Go read a history book. *EDIT* Hell, even wikipedia would be a good start for you.
Three things - they failed to realize how resourceful we could be. Several of those ships were repaired in weeks; some were even re-floated and repaired after being sunk. Ironically, prior to Pearl Harbor we shared the naval strategy of the United Kingdom, the then-acknowledged master of the seas, that carriers were nice but battleships were still king of the naval battle. Sinking so many of our battleships forced to us concentrate our operational strategy on carrier warfare. This led to their catastrophic defeat at Midway, which essentially sealed the war in the Pacific for the Japanese. This is really ironic because whilst our naval gunnery was not up to Japan's even with more and better radar, our air combat skills were quite good.

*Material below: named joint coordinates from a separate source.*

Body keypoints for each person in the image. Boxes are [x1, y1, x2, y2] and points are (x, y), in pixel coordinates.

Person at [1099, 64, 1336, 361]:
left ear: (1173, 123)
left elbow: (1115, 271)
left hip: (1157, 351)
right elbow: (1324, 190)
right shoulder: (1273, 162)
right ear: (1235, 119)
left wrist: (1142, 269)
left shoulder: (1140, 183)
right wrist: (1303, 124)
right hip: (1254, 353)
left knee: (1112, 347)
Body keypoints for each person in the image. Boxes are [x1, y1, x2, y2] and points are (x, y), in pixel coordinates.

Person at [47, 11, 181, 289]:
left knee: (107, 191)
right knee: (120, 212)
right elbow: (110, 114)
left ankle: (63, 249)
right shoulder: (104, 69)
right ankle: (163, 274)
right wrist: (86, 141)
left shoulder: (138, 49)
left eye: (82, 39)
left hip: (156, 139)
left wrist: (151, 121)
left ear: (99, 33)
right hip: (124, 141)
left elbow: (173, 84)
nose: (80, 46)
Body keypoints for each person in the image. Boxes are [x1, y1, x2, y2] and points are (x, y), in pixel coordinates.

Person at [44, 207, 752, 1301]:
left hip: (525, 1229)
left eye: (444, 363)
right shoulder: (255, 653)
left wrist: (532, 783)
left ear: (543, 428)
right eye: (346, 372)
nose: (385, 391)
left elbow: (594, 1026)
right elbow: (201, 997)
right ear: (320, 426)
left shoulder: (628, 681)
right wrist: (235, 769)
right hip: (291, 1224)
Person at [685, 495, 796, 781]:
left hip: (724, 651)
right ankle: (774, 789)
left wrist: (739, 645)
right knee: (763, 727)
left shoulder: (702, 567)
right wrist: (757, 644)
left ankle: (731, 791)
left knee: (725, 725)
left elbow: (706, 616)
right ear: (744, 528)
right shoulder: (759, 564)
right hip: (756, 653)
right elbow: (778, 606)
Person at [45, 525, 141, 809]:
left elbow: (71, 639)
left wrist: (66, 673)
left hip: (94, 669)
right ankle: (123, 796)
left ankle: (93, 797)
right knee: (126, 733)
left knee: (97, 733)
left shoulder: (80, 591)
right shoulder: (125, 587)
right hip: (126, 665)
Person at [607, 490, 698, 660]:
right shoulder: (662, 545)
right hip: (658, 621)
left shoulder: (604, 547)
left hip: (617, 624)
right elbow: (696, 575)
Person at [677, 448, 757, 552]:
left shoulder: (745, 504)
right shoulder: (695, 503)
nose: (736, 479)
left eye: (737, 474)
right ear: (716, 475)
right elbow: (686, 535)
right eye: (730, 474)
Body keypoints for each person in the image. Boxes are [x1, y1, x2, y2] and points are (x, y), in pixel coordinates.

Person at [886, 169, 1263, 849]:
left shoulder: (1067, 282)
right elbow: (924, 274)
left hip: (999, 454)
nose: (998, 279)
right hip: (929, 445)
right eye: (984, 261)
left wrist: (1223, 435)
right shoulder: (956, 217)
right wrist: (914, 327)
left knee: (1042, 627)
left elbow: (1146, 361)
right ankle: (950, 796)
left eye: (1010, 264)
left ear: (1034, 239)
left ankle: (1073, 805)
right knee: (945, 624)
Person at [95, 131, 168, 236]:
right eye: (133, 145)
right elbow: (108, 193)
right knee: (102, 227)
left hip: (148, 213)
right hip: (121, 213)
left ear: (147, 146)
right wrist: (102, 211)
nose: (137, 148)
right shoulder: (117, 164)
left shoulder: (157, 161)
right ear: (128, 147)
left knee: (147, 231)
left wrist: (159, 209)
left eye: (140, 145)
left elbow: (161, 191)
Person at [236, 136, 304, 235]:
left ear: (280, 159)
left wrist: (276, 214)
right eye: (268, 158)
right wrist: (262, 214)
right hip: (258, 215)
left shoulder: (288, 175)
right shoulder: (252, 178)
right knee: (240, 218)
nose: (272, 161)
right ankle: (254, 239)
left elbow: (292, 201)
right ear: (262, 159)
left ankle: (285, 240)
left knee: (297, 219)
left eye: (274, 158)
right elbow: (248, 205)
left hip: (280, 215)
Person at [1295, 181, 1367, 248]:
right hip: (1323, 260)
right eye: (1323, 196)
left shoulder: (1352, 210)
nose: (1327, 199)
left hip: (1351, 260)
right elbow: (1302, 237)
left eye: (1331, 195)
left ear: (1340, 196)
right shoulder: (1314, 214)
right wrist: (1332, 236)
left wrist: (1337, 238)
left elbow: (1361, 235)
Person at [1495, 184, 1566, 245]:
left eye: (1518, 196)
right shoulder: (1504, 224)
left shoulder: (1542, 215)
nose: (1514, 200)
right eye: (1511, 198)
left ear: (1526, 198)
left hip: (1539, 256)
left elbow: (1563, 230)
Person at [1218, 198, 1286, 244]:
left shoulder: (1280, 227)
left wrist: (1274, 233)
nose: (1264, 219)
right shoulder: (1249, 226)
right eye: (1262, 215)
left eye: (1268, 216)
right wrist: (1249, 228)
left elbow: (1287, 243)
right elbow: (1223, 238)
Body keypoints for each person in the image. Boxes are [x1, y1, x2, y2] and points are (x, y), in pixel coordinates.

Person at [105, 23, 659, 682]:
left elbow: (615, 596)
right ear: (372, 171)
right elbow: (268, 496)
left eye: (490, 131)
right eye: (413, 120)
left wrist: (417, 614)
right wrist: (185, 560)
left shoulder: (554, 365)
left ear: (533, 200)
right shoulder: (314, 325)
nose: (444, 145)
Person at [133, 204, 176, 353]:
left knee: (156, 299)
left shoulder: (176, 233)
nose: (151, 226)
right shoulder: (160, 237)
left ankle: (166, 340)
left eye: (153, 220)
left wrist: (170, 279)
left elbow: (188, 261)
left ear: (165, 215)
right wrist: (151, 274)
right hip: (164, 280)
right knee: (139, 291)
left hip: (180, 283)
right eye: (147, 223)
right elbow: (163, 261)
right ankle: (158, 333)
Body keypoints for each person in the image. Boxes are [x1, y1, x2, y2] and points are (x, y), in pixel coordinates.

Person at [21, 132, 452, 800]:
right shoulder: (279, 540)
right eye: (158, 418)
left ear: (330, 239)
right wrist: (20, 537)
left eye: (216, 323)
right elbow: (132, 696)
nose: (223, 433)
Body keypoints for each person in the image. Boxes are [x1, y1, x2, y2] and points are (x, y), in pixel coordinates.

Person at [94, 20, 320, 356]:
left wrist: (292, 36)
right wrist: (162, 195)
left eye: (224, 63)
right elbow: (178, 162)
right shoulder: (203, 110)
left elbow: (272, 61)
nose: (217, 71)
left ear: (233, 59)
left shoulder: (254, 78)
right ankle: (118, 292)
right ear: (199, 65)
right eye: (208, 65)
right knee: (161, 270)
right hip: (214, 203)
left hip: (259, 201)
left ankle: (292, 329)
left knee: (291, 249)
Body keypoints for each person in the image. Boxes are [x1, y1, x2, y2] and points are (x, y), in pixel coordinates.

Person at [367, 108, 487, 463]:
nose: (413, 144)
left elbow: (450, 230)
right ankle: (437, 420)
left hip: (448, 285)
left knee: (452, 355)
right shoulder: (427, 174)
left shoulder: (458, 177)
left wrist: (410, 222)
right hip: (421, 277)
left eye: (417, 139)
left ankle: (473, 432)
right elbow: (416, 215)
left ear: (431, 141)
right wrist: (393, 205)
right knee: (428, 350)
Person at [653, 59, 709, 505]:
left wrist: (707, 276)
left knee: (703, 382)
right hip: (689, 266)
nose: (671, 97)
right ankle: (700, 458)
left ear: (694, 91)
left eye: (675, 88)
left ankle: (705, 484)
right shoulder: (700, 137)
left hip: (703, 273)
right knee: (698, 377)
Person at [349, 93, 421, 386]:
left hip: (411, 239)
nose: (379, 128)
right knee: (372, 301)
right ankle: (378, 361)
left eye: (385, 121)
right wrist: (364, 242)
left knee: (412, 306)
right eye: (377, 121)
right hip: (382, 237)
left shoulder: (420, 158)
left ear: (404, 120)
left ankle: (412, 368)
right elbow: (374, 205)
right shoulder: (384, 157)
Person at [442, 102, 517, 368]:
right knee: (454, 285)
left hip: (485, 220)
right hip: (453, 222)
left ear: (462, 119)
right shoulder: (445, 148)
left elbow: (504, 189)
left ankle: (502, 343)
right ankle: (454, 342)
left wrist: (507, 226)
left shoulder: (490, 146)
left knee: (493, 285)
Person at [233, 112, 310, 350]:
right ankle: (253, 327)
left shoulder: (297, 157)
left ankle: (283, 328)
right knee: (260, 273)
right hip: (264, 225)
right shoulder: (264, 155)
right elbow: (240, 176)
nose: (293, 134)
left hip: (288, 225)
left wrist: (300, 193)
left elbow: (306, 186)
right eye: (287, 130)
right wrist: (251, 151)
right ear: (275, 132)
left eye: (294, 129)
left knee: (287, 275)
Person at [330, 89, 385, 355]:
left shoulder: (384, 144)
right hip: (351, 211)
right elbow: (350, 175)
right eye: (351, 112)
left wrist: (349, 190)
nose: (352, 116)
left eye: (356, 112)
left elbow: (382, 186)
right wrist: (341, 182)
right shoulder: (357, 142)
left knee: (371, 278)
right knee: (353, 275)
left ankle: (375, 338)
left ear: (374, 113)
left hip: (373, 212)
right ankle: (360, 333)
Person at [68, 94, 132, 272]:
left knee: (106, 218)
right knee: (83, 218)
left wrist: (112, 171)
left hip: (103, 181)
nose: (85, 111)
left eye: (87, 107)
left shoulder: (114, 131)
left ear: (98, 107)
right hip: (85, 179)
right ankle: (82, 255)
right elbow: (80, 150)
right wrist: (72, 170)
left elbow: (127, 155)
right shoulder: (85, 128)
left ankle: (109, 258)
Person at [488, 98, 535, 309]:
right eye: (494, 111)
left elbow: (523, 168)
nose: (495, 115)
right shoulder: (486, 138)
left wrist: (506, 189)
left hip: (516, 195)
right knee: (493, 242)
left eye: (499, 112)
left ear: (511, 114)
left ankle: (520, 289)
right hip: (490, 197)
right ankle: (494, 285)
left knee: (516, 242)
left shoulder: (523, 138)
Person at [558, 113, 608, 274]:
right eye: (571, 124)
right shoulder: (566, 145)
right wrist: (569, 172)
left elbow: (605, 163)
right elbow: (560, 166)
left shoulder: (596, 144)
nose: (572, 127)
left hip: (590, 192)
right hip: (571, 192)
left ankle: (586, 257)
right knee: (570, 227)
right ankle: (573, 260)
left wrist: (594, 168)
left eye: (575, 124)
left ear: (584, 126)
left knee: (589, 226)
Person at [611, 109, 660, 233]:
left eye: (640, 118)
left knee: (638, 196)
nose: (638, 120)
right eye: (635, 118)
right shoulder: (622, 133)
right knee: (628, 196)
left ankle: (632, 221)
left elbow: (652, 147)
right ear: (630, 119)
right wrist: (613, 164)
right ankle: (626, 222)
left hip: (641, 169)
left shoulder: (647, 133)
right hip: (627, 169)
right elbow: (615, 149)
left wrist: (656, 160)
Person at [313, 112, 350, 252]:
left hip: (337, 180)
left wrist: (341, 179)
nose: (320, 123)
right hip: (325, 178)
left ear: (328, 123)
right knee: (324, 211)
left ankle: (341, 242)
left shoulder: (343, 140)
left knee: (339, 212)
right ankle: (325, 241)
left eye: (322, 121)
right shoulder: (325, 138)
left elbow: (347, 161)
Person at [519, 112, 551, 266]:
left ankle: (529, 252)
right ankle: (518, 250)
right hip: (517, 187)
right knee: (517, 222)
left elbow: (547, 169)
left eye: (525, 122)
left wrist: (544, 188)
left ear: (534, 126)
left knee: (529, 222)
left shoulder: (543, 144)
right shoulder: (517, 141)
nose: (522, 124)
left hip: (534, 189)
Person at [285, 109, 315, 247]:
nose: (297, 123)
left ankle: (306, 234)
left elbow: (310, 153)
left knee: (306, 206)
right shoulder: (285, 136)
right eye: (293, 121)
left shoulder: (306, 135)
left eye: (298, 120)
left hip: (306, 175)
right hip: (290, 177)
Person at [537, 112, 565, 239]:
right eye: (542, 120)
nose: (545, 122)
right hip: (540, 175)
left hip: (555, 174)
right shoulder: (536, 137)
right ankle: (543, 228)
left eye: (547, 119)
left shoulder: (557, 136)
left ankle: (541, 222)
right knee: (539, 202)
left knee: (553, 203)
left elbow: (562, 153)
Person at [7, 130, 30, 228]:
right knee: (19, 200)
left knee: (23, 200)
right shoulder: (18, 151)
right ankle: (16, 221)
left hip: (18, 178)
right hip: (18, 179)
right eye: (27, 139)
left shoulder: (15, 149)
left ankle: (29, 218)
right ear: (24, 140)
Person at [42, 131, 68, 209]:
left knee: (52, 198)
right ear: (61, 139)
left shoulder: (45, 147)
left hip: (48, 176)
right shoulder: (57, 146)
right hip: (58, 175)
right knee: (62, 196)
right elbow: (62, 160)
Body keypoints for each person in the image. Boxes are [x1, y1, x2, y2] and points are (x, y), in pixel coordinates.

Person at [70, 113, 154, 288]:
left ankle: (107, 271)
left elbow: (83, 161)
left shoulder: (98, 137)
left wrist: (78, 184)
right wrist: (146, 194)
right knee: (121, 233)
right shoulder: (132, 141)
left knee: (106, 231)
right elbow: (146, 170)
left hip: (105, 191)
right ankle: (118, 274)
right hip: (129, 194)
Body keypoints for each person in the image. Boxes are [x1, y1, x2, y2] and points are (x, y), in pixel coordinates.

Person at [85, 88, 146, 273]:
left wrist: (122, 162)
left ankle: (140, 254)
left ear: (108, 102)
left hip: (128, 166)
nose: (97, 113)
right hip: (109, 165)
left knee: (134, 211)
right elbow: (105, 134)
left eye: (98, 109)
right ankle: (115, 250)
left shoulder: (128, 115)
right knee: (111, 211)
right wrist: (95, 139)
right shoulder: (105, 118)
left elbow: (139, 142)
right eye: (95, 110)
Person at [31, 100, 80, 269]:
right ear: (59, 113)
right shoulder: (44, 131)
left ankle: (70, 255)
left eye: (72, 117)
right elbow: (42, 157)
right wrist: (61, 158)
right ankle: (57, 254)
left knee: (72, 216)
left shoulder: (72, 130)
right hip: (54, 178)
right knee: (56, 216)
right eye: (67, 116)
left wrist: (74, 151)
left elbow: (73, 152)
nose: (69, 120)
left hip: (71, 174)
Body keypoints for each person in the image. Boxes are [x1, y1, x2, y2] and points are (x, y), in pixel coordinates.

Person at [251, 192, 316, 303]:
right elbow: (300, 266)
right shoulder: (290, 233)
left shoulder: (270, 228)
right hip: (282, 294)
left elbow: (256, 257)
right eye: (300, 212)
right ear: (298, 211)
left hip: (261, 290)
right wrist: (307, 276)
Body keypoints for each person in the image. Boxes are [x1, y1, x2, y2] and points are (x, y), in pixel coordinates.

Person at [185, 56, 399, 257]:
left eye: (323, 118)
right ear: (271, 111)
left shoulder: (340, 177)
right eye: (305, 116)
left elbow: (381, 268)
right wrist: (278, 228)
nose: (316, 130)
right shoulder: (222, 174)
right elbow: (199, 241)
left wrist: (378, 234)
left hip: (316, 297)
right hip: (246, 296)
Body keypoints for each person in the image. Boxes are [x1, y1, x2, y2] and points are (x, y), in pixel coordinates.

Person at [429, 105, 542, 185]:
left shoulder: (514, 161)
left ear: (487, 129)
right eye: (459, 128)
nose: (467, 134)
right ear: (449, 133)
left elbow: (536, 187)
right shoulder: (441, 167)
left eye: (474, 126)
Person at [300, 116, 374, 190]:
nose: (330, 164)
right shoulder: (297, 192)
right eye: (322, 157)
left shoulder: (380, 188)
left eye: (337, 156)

I disagree about Hiroshima and Nagasaki, though. Those bombings and the widespread conventional bombings that preceded them were, in my opinion, extremely tuitous. I utterly reject the concept that civilians manufacturing war materials are sacrosanct or that military lives are somehow worth less than civilian lives, and should be sacrificed to avoid killing the enemy's civilians. I wouldn't intentionally target civilians or condone terror attacks, but if that's needed to stop the flow of war materials I have no problem with leveling cities. Remember that most American soldiers and sailors were conscripts or civilian draftees just minding their own business before Japan attacked. Nations make war, and nations should suffer the consequences. I think this desire to sterilize war and limit its casualties to a military caste is very dangerous.